- [Tasks to perform]
A: In the self assisted dip guide, translate this sentence into Spanish: "It is an accessible way for beginners to build the strength needed for full dips."
B: Answer these questions from the self assisted dip guide:
(i) What equipment does the guide list?
(ii) Which muscle is listed as secondary?
(iii) What force does the exercise use?
C: Carry the self assisted dip guide forward with a new section that picks up after its last instruction.

- [Excerpt to read]
....

Self Assisted Dips

Description:

The self assisted dip lets you use your legs to take some of the load, typically by keeping your feet on the floor or a bench while dipping between bars or off the edge of a bench. It is an accessible way for beginners to build the strength needed for full dips.

Benefits:

  • Reduces load so beginners can train the dip.
  • Builds chest and triceps pressing strength.
  • Grooves proper dip mechanics.
  • Requires only a bench or dip station.
  • Easy to progress by using the legs less.

Profile:

Equipment:Bench or Dip Station
Type:Bodyweight Assisted
Resistance Type:Body Weight (Assisted)
Level:Beginner

Muscles:

Primary Muscles
  • Pectoralis Major (Sternal / Lower Chest)
  • Triceps Brachii
Secondary Muscles
  • Anterior Deltoid

Classification:

Mechanics:Compound
Force:Push
Utility:Basic

Instructions:

  1. Set up between dip bars or with your hands on the edge of a bench behind you.
  2. Keep your feet on the floor or a bench so your legs can assist.
  3. Lower your body under control until you feel a stretch across the chest and triceps.
  4. Press back up, using your legs only as much as needed to complete the rep.
  5. Keep your shoulders down and back throughout.

....

- [Stored data]
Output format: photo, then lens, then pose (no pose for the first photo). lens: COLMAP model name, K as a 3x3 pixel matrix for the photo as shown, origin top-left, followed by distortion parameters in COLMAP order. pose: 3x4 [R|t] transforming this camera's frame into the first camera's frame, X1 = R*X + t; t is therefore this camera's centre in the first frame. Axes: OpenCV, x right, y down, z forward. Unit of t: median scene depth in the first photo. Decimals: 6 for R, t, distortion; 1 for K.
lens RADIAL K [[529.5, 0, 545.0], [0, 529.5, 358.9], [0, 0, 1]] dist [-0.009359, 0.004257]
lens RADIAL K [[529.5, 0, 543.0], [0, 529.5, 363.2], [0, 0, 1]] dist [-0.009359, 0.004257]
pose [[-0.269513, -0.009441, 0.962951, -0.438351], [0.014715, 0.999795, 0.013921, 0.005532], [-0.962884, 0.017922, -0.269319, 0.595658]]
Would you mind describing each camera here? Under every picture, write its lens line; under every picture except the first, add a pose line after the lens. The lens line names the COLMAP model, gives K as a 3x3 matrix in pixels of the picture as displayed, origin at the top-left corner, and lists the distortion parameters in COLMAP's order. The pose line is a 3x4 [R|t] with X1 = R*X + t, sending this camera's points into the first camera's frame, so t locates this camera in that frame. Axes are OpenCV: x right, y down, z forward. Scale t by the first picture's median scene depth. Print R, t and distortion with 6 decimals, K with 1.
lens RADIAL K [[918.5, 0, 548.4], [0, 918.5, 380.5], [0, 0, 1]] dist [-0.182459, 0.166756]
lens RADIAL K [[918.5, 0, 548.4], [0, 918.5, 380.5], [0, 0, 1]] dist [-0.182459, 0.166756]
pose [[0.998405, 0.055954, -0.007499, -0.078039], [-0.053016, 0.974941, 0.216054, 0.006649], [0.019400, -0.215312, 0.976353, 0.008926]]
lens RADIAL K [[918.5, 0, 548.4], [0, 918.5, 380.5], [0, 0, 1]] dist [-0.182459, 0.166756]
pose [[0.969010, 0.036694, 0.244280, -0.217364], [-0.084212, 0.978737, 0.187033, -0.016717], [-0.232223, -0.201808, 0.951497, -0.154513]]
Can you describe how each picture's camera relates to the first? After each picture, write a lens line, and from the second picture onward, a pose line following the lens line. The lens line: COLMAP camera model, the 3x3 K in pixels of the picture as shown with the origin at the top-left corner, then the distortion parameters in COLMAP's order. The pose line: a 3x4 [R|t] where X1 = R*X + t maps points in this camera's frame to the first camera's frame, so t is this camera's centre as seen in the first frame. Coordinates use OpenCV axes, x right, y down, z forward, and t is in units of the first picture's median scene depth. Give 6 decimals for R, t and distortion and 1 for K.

....

- [Responses to the tasks]
A: Es una forma accesible para que los principiantes desarrollen la fuerza necesaria para hacer fondos completos.

B:
(i) A bench or dip station.
(ii) The anterior deltoid.
(iii) Push.

C:
  6. Repeat for the desired reps, using less leg help as you get stronger.

Common Mistakes:

  • Not lowering far enough to work the chest fully.
  • Shrugging the shoulders up toward the ears.
  • Flaring the elbows out aggressively.
  • Swinging or kipping the body for momentum.
  • Going so deep that the shoulders feel strained.

Variations:

  • Weighted Dip
  • Bench Dip
  • Chest Dip
  • Triceps Dip

Safety Tips:

  • Keep the shoulders down and back, away from the ears.
  • Lower only as far as your shoulders comfortably allow.
  • Build up strict bodyweight dips before adding load.
  • Stop if you feel pain in the front of the shoulder.

Additional Information:

Dips train the lower chest and triceps through a long range of motion. A forward torso lean biases the chest, while a more upright torso shifts the work toward the triceps.